With each passing day, more technologies are built to improve our quality of life and shared experiences. We are hearing more and more about the metaverse, not only in the tech community but also amongst friends and family. So what does the metaverse actually mean?
The metaverse will be a set of virtual spaces including immersive 3D experiences, that are all interconnected so you can easily move between them. It will let you do things you couldn’t do in the physical world with people you can’t physically be with. In the metaverse, you’ll be able to hang out with friends, work, play, learn, shop, and more.
The metaverse has the potential to help unlock access to new creative, social and economic opportunities, and Africans can be involved in shaping it right from the start. Here are a few things to understand about the Metaverse and Africa’s role.
No one really owns the Metaverse
Several tech companies like Meta are already starting to think about the future and ways to make the metaverse a reality. It isn’t a single product one company can build or own alone, and if it is to succeed, it will need to be open and interoperable.
Bringing this to life will take collaboration and cooperation across companies, developers, creators and policymakers. It will be built gradually, as many of the products and infrastructure will only be fully realised in the next decade or so. This means great opportunities for Africa, as our booming Internet economy will enable Africans to play a part in this collaborative future.
Africa is Metaverse-ready
The evolution of the metaverse will support amazing creativity and open up new horizons for brands and businesses, and the community as a whole. Now the question is, how can we ensure Africa is metaverse ready?
Africa has a large consumer market, and, crucially, top-quality talent. The digital economy is expected to contribute up to 300 billion dollars to Africa’s GDP by 2025 (10% growth per year), and the working age population across the continent is expected to grow by 450 million people, or close to 70 per cent, by 2035.
Thriving tech start-up ecosystems in Africa are already driving job creation and economic growth. Looking ahead they will help to shape and create the technology that will change how we live and work and shape our shared digital future.
In fact, Africa is already alive to the possibilities of the metaverse. Nigeria’s Thrill Digital, founded by Delz Erinle and artist Niyi Okeowo, is using AR and VR, crypto and gaming, to create a fashion metaverse. Thrill Digital won a $40,000 grant from Epic Games, a US video game and software developer investing in metaverse development, to start Astra, a play-to-earn crypto game where players try to amass as many tokens as they can within an allotted time to win real-life luxury fashion items.
Africarare—referred to as “the first South African metaverse”—launched in October 2021. It represents a digital land, Ubuntuland, and offers immersive VR experiences including a marketplace for art. Africarare featured the premiere NFT art collection from the well-known South African artist Norman Catherine. Africarare users can purchase land via $UBU Coin, create avatars, and engage in social, gaming or art experiences, and new Africarare NFT collections will continue to be featured.
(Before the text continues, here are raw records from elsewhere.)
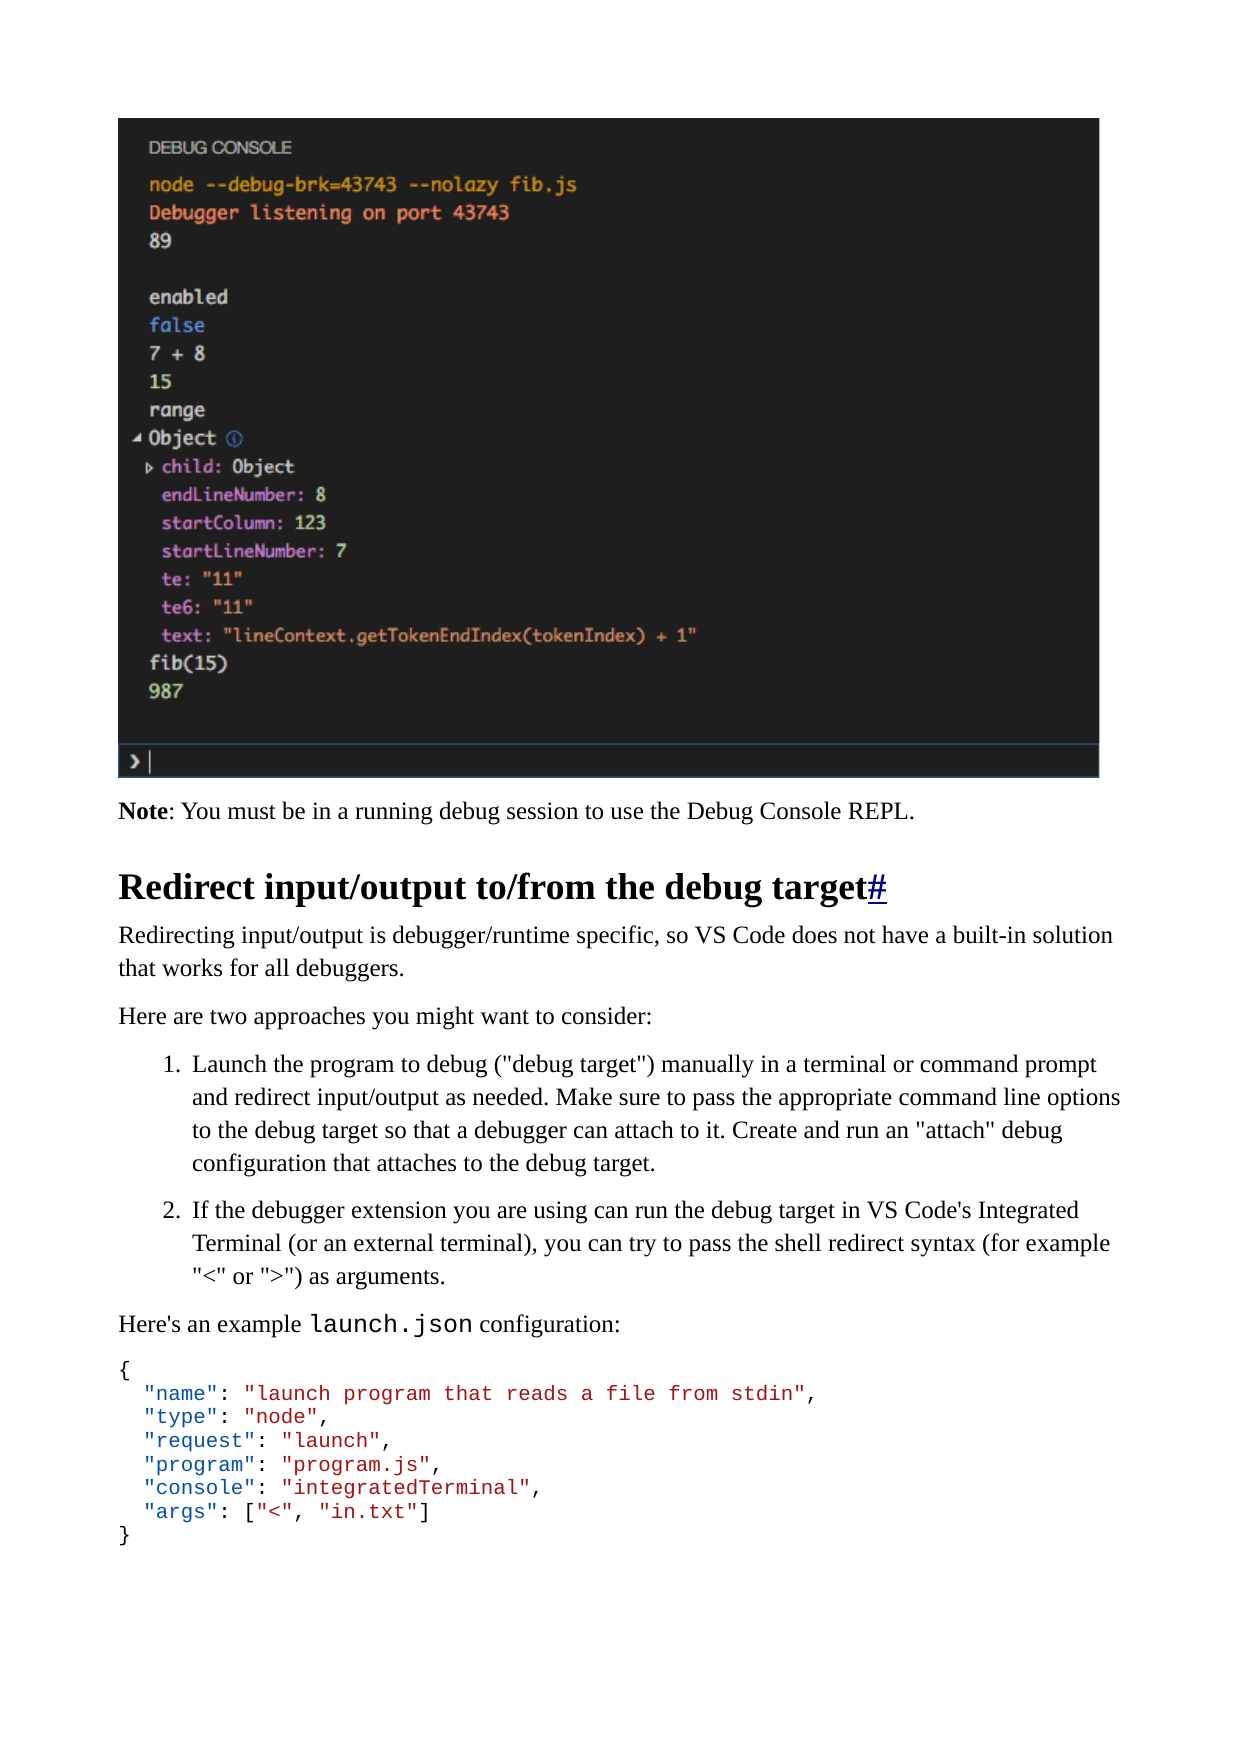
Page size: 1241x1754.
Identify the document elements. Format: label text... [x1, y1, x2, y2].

text Here are two approaches you might want to consider: [118, 1001, 1122, 1030]
text Redirecting input/output is debugger/runtime specific, so VS Code does not have a built-in solution that works for all debuggers. [118, 920, 1122, 982]
text "request": "launch", [118, 1430, 1122, 1453]
text "args": ["<", "in.txt"] [118, 1501, 1122, 1524]
text Note: You must be in a running debug session to use the Debug Console REPL. [118, 796, 1122, 825]
text "program": "program.js", [118, 1453, 1122, 1477]
list Launch the program to debug ("debug target") manually in a terminal or command prompt and redirect input/output as needed. Make sure to pass the appropriate command line options to the debug target so that a debugger can attach to it. Create and run an "attach" debug configuration that attaches to the debug target. [162, 1049, 1122, 1176]
text "type": "node", [118, 1406, 1122, 1430]
list If the debugger extension you are using can run the debug target in VS Code's Integrated Terminal (or an external terminal), you can try to pass the shell redirect syntax (for example "<" or ">") as arguments. [162, 1195, 1122, 1290]
picture [118, 118, 1100, 778]
text } [118, 1524, 1122, 1548]
text "console": "integratedTerminal", [118, 1477, 1122, 1501]
text Here's an example launch.json configuration: [118, 1309, 1122, 1340]
text { [118, 1359, 1122, 1383]
text "name": "launch program that reads a file from stdin", [118, 1383, 1122, 1406]
subtitle Redirect input/output to/from the debug target# [118, 865, 1122, 908]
Africa’s largest mobile network operator, MTN Group, also announced in February 2022 that it had purchased 144 plots of virtual land in Ubuntuland. MTN is the first African company to invest in the Metaverse. These are exciting times for the African tech ecosystem and this is just the beginning!
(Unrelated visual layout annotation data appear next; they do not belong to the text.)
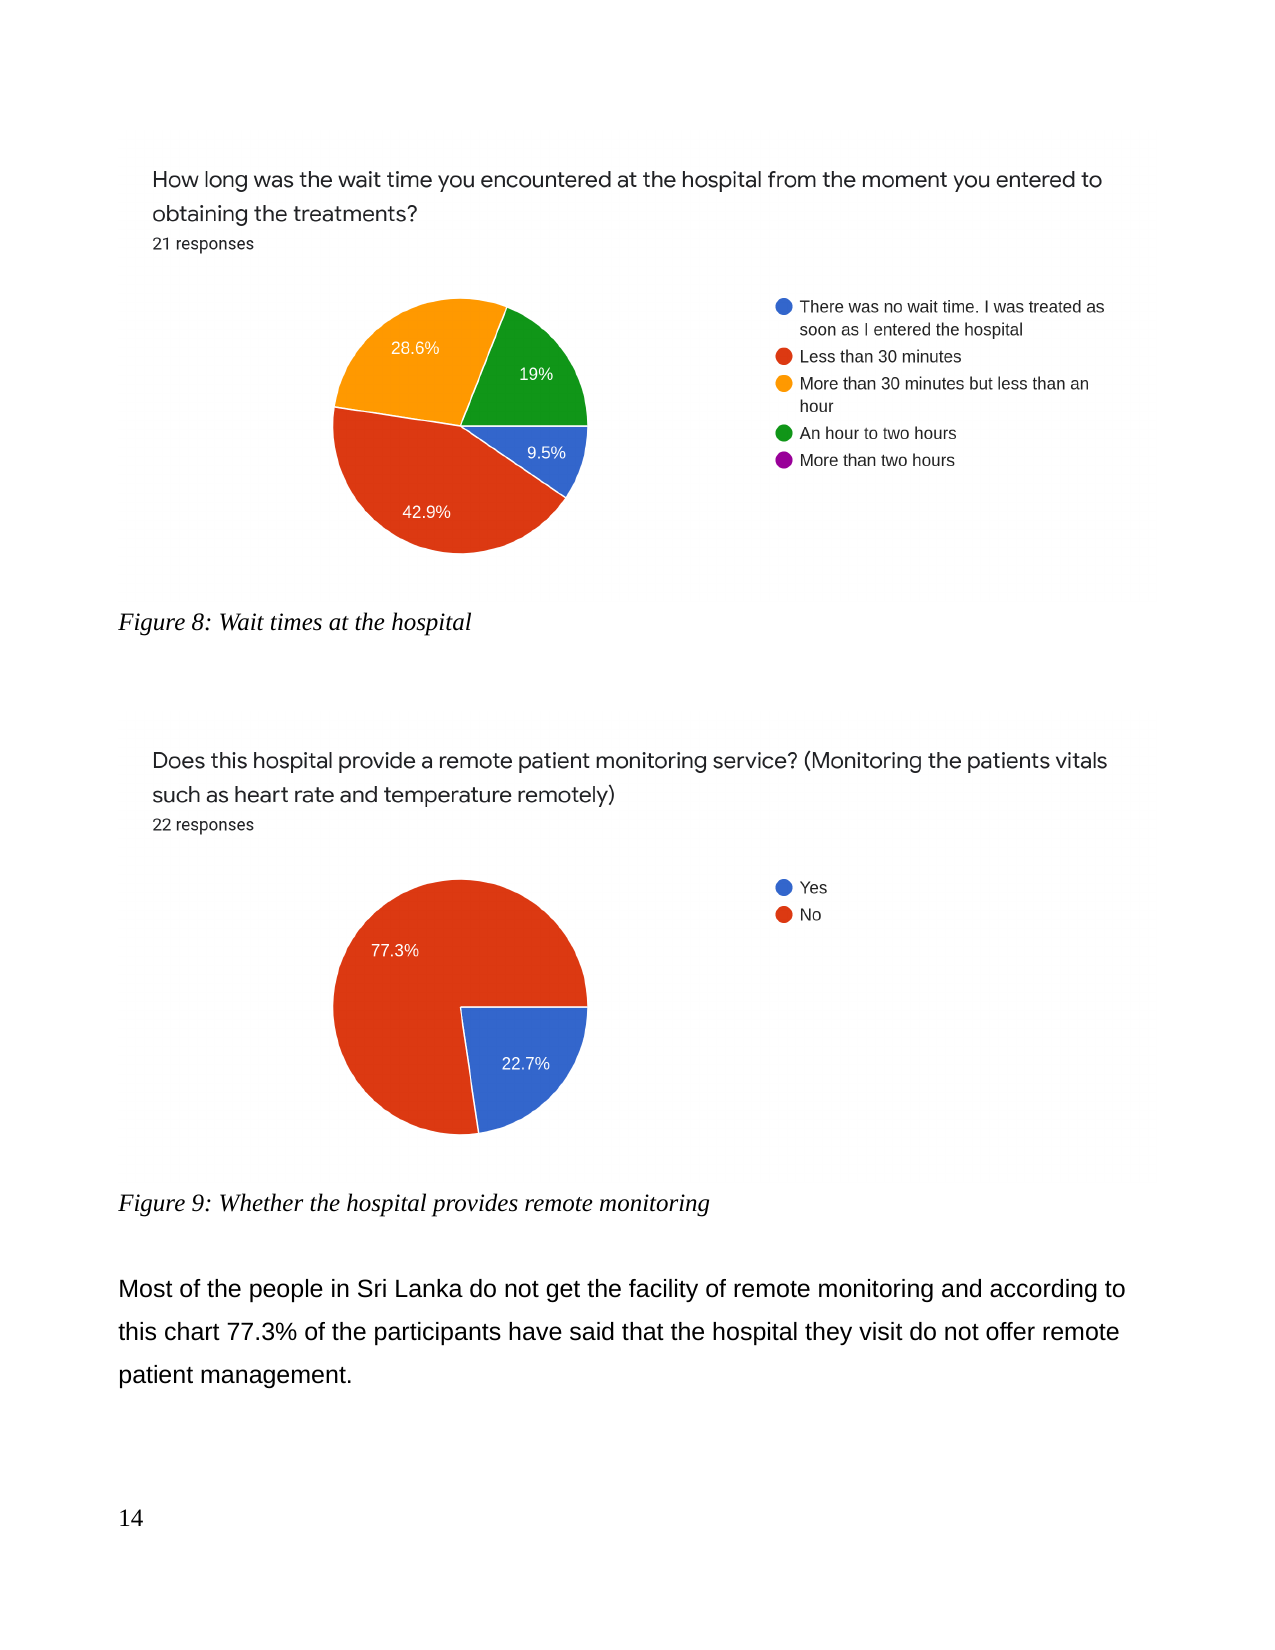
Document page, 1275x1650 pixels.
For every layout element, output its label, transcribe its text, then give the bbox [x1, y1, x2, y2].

picture [118, 130, 1157, 602]
text Figure 8: Wait times at the hospital [118, 131, 1162, 636]
text Most of the people in Sri Lanka do not get the facility of remote monitoring and according to this chart 77.3% of the participants have said that the hospital they visit do not offer remote patient management. [118, 1274, 1157, 1389]
text Figure 9: Whether the hospital provides remote monitoring [118, 711, 1160, 1217]
picture [118, 711, 1157, 1183]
Opportunities for African economies
The metaverse will also provide a significant opportunity for African brands to advertise themselves and tell unique stories in truly engaging ways. As Africa’s population becomes the largest workforce in the world by 2035, many tech analysts are convinced that the metaverse will open up economic opportunities in Africa, pointing to its relevance to the evolving post-pandemic world of work.
More interestingly, a report which estimates the impact of the metaverse 10 years after adoption, indicates that the metaverse will contribute about 1.8% GDP growth to the Sub-Saharan African economy, representing a $40 billion growth.
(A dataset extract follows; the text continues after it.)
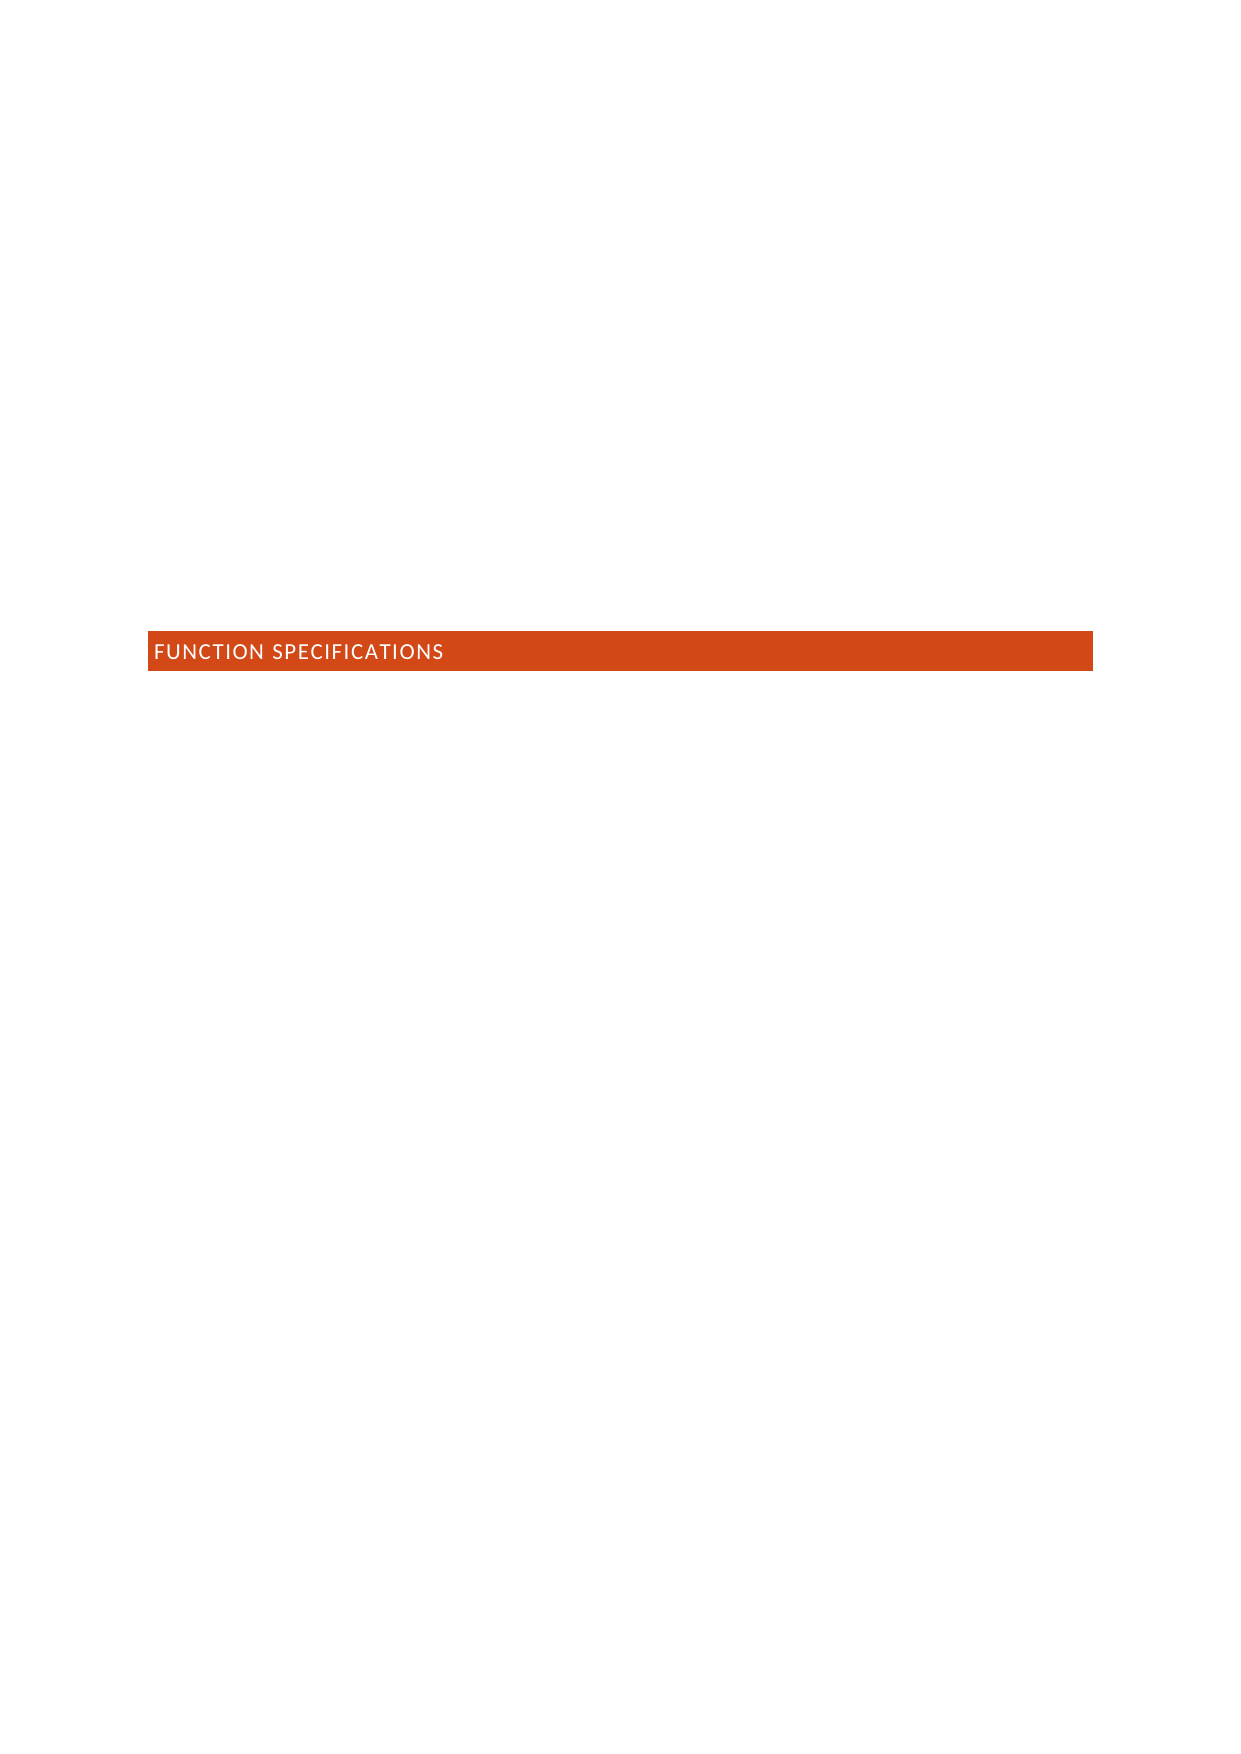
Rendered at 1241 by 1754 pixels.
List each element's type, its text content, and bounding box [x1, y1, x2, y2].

subtitle Function specifications [154, 637, 1086, 665]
Meta’s commitment to Africa’s future
Meta’s recent opening of its second office in Africa – in Lagos, Nigeria – is testament to our commitment to Africa’s role in the metaverse. The office is the first office in Africa to have a team of engineers to support the Sub-Saharan region.
Meta has also launched a two-year $50m XR Programs and Research fund to build the metaverse, which includes funding for a “Future Africa: Telling Stories, Building Worlds” programme. The programme will see the company partner with Africa No Filter, Electric South and Imisi3D to support creators amplifying African voices and pushing the boundaries of digital storytelling. The program provides grants, mentorship, and supports VR storytellers to develop new and compelling content about Africa, showcasing innovative storytelling that shifts negative stereotypes about Africa.
By using immersive technology such as 360 video, VR, AR and mixed reality, creators can receive funding of up to $30,000 and mentoring from Meta to grow their skills. Together we can be sure Africa is truly metaverse ready.